Frank Hedges Butler (17 December 1855 – 27 November 1928) was a British wine merchant, and a founding member of the Aero Club of Great Britain.

==Early life==
Frank Hedges Butler was born in London on 17 December 1855, the fifth son of the wine merchant James Butler and his wife, Frances Mary, the eldest daughter of Butler's business partner, William Hedges. He was educated at a preparatory school in Brighton, and at a boarding school in Upper Clapton. Butler then studied in France and Germany in order to learn the languages.

==Career==
Butler became a partner in the family business, Hedges and Butler, in 1882. He was one of the first people in Britain to own a motor car, buying a Benz in 1897, and was the first honorary treasurer of the Automobile Club of Great Britain. With Charles Rolls, he helped to organize races from 1898, including the RAC 1000 Mile Challenge, in which he took part, accompanied by his daughter.

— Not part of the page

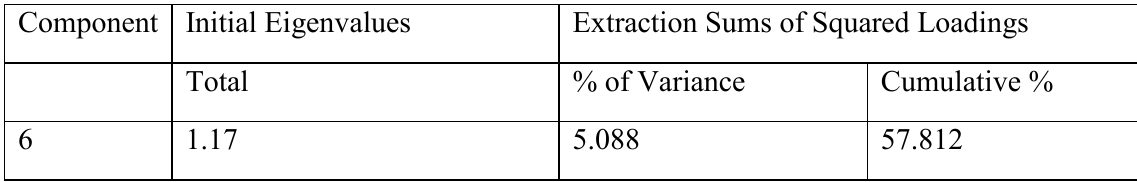
Table 1.49: Variance explained for Transformative Resilience PC6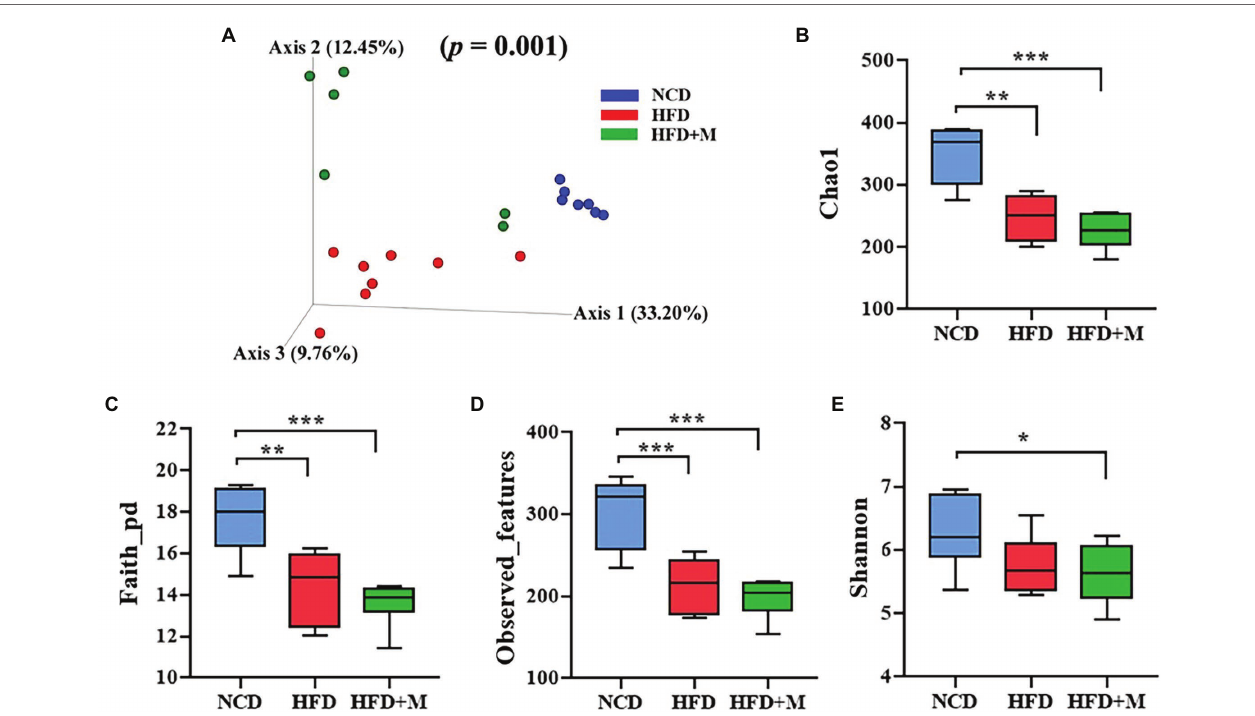
FIGURE 7 | The beta diversity, structure, and richness of the gut microbiota in three groups of rats. (A) Nonmetric multidimensional scaling (NMDS) score plot based on principal component analysis (PCA) score plot based on microbiota composition. (B–E) The gut microbiota diversity as calculated using Shannon’s index (B) , Chao1 (C) , Faith-pd (D) , and observed-features (E) index of each rat group: NCD, Normal Chow Diet (control) rats; HFD, HFD rats; HFD + M, HFD rats received fecal microbiota transplant from HFD-T monkeys. Values are presented as mean ± SE. ( n = 7). *, p < 0.05; **, p < 0.01; ***, p < 0.001, compared with NCD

He was introduced to ballooning by Charles Rolls. During an ascent from Crystal Palace in London on 24 September 1901 in a balloon named City of York, he was accompanied by Rolls, his daughter Vera Hedges Butler, and Stanley Spencer (aeronaut). While flying over Sidcup, Frank's daughter Vera suggested the formation of an aero club within the Automobile Club. This, the Aero Club of Great Britain, later the Royal Aero Club, would become the regulatory body for aviation in England, responsible for issuing pilot's licenses and also playing an important part in the development of military aviation in Britain. By 1907 he had made more than a hundred balloon ascents, including the longest solo flight made in England in 1902, and what was then the longest cross-channel balloon voyage, from Wandsworth in London to Caen in 1905. This flight had not originated as an attempt to fly the Channel: the intention had been to observe an eclipse of the sun. In 1907 he published an account of his ballooning career, entitled 5000 miles in a Balloon.

Butler was the second English passenger taken aloft by Wilbur Wright during his demonstration flights in France in 1908. He later became the first person to take a flying lesson at the flying school established at Hendon by Louis Blériot, although he never gained a pilot's licence.

He was an enthusiastic traveller, not only frequently visiting France, Spain and Portugal in connection with his business, but also travelling to the Far East, North and South America, Lapland and Russia. An account of his trip to Lapland, Through Lapland with Reindeer and Skis, was published in 1917, and other travel books include Fifty Years of Travel by Land, Water and Air (1920), Round the World (1925) and Wine and the Wine Lands of the World (1927). He was elected a Fellow of the Royal Geographical Society in 1877.

==Personal life==
He married Ada Tickle, the daughter of a wool merchant, in 1880: the couple had two daughters, Frances, who died in infancy and Vera. Ada died in 1905.

Hedges Butler was an able amateur violinist and played as one of the first violins for the Imperial Institute Orchestral Society, which he founded in 1894. He was also a keen golfer, yachtsman and big-game hunter. He died in a nursing home at 29 Wimpole Street, London, on 27 November 1928 and was buried in Norwood cemetery.